Muhamma Muaz Bin Shahbaz, left, and Nadia Khan, right, explain Pakistani media to Xavier University mass communication students. Photo courtesy of Shearon Roberts.
Tabassum and her colleagues may have visited the U.S. (in Tabassum’s case for the first time) to learn about freedom of expression in the West. But the Pakistani journalists also had much to share with their U.S. counterparts about how the media is both a tool for civic engagement and cultural expression that allows marginalized groups to heal and have a voice in their future.
The needs of Pakistanis caught in post-conflict disaster are similar to the economic, social, and even psychological needs of African-Americans in New Orleans after Katrina, the Pakistani journalists said.
In New Orleans, the visitors found common ground. Students cited how the media had provided a voice for an African-American family in the Ninth Ward of New Orleans still fighting to hold onto their five generation-old home, ten years after Hurricane Katrina. It reminded the visiting journalists of how the media also allows tribal families in the KPK provinces to participate in legislation on a federal level that affects their lives and well-being.
The delegation of Pakistani broadcast journalists found commonalities with broadcast journalists in New Orleans as they visited the city as part of diplomatic exchange by the U.S. Department of State’s International Visitor Leadership Program. The State Department’s public diplomacy unit coordinates such visits with international groups, and in this case, the program’s goals were to expose the Pakistani journalists to freedom of expression and ethics within U.S. media, journalism training and education in the U.S., and the impact of technology and social media on civic engagement in the U.S. The New Orleans Citizen Diplomacy Council coordinated the journalists’ visit to New Orleans, allowing them to explore how local media advocates for citizens in the city after Hurricane Katrina.
Tabassum shared how vital the media is in Pakistan to reach the ordinary citizen. “I have one listener in my show, and as a host my name is Radio Jockey Tabassum…in Urdu it means smile,” she said. “So there is this one listener and…he says ‘Tabassum, I have lost my wife and daughter in a car accident. So whenever you do your show, your voice is life…I can say it’s my happiness, it’s my life. So please don’t go anywhere, don’t stop your show and just do all this as much as you can.’ So media—it’s not just about just music, it’s also about counseling and preaching as well.”
FATA province broadcasters like Tabassum and Nadia Khan, an anchor for Equal Access Pakistan Radio program, who has worked as newscaster with the Tribal News Network in Pakistan, both play a role in international diplomacy by allowing public diplomacy efforts to reach remote or marginalized groups through the media. In 2009, then-Secretary of State Hillary Clinton visited the KPK province to support the work being done by the United States Agency for International Development (USAID) as it worked to improve the economic outcomes for tribal people in this province.
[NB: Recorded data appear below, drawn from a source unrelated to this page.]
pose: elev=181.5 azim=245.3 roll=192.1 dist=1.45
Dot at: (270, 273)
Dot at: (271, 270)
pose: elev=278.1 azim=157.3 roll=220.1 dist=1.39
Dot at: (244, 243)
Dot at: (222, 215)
“This area, KPK, the province, it’s right across; it’s in the border with Afghanistan, this is the hard-hit area in the war against terror, and there have been a lot of drone attacks within the tribal area…there have been a lot of bombings here,” said Muhammad Muaz Bin Shahbaz, a senior host and broadcaster for Mast FM 103, in Lahore, Pakistan. “So now the U.S. government and USAID have their own support and entrust in this area. There have been a lot of social projects that have been conducted to improve the living standards of these people.”
These economic zones for international support, alongside the government of Pakistan, have allowed these tribal communities to recover or find relief from the ongoing campaigns in the war on terror along the Pakistani-Afghan border, Shahbaz explained. “If these people are enlightened…if these people are shown where the rest of the world is, that they need to come and impart to them, they will also prosper.”
The needs of Pakistanis caught in post-conflict disaster are similar to the economic, social, and even psychological needs of African-Americans in New Orleans after Katrina, the Pakistani journalists said.
“After Hurricane Katrina, a lot of black Americans, they were living perhaps under the—they were middle class, or lower-middle class black Americans that were finding it very hard, the means to survive, because of the fact that they had lost their homes, these homes which they had been associated with for the past four generations,” Shahbaz said.
“So similar is the case there [in KPK], due to the war on terror—these people are displaced from their homes, they don’t have their homes because of the insurgency and all the war that was going on with the Taliban, it was a lot of bombing, these people have lost their homes that were passed on to them for generations. So these people are perhaps on the very same lines as to what the people of New Orleans were. They are now finding it hard to actually find a way or a medium to raise their voices, and that’s where radio and certain other things are playing their part.”
The work of broadcasters in Pakistan provides a two-way communication for tribal areas in Pakistan and across the country. Through a multi-platform use of radio, television, traditional newspapers, and now digital media, Pakistani broadcasters indirectly support the work of public diplomacy efforts by building bridges between communities and foreign entities. But they also empower their communities by reporting on issues that impact those communities. They allow those remote voices to reach government halls in Islamabad, and even impact global policy on the negotiating table for the war on terror.
“So people like [Tabassum] are raising their voices. So she herself has been associated with working with people in these tribal areas, in talking about the various legislations that need to be made to ensure that their rights are taken into account and that they’re supported,” Shahbaz said.
Pakistani broadcasters also play a role in setting the national tone psychologically post-9/11 for one of the key U.S. allies in the war on terror. The media in Pakistan not only provides news and information important to citizens, but it allows for cultural expression that relieves societal shock from a wave of attacks in Pakistan from either the Taliban or other insurgents over the last 15 years. The media sets an important role in helping Pakistanis to move past the sense that they live in a constant state of violence—which, veteran national reporter Kashan Akmal Imtiaz stressed, is not the daily, lived reality, despite the international headlines. Imtiaz, a senior reporter for parliamentary affairs for Radio Pakistan in Islamabad, likewise claimed that the national situation was improving.
“It’s past now—it’s gone, the atmosphere we are talking about, it’s gone now, things are changing."